Text »
┌──

Dr. Patrick Wagner, surgical oncologist.
Statistics & Risk Factors
Colorectal cancer is the third most common cancer diagnosed in the United
States. The American Cancer Society estimates there will be about 135,000
new cases of colorectal cancer in the US in 2017; with an overall lifetime
risk between 4 and 5%, or about 1 in 20 Americans. Although treatment
for colorectal cancer has improved dramatically over the last few decades,
about a third of cases will ultimately be fatal.
Sometimes, we don’t know what specifically causes cancer, but there
are several risk factors for colorectal cancer including obesity, lack
of physical activity, diets high in red or processed meats, smoking, heavy
alcohol use, a personal or family history of colon polyps or cancers and
Type 2 diabetes. Some people have a genetic or familial syndrome that
causes colorectal cancer, and African Americans have a higher rate of
colon cancer than other racial and ethnic groups. Diets high in vegetables,
fruits, and whole grains have been linked with a lower risk of colorectal cancer.
Screening is the process of looking for cancer in people who have no symptoms
of the disease. The goal of colorectal cancer screening is to remove polyps
before they become cancerous, or to detect cancers at an early, curable
stage. This is effective because it generally takes 10-15 years for a
cancer to develop, usually after progressing through the polyp stage.
Screening tests include endoscopy and fecal testing for blood or DNA. Endoscopy
is the process of looking at the internal lining of the colon with a camera,
and generally is done under sedation and requires the colon to be cleaned
out with a bowel prep. Some individuals who cannot undergo colonoscopy
may be screened using contrast x-rays or CT scans, although these methods
are not as effective and cannot be used to remove polyps if they are found.

└──

Data to examine »
┌──

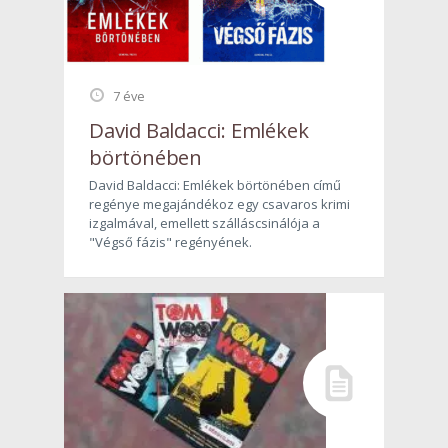
7 éve
David Baldacci: Emlékek
börtönében
David Baldacci: Emlékek börtönében című
regénye megajándékoz egy csavaros krimi
izgalmával, emellett szálláscsinálója a
"Végső fázis" regényének.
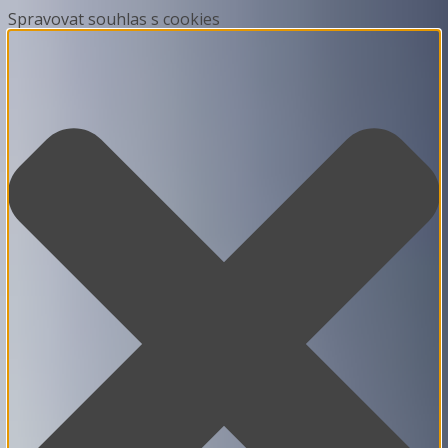
Spravovat souhlas s cookies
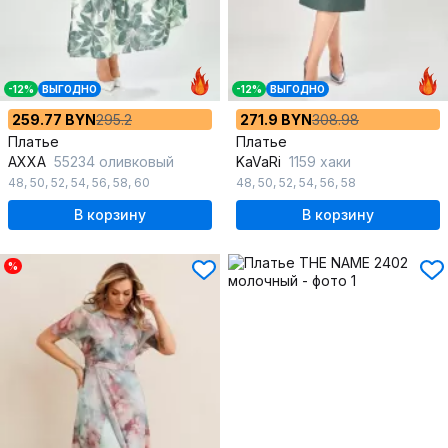
-12%
ВЫГОДНО
-12%
ВЫГОДНО
259.77 BYN
295.2
271.9 BYN
308.98
Платье
Платье
AXXA
55234 оливковый
KaVaRi
1159 хаки
48
,
50
,
52
,
54
,
56
,
58
,
60
48
,
50
,
52
,
54
,
56
,
58
В корзину
В корзину
%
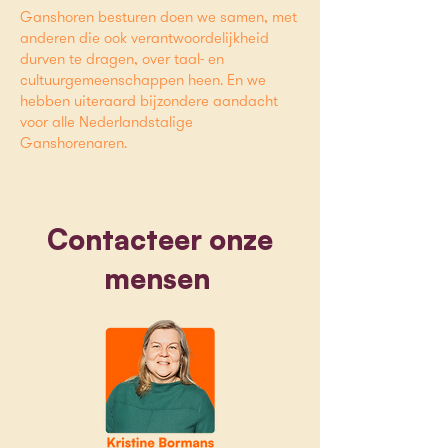
Ganshoren besturen doen we samen, met
anderen die ook verantwoordelijkheid
durven te dragen, over taal- en
cultuurgemeenschappen heen. En we
hebben uiteraard bijzondere aandacht
voor alle Nederlandstalige
Ganshorenaren.
Contacteer onze
mensen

└──

Exercise requirements »
Answer these about the colorectal cancer text:
(a) How many new US cases of colorectal cancer did the American Cancer Society estimate for 2017?
(b) How long does it generally take for a cancer to develop?
(c) Which screening method is generally done under sedation and requires a bowel prep?
None of the data is used in what comes next.

Response area »
(a) About 135,000.
(b) 10-15 years.
(c) Endoscopy.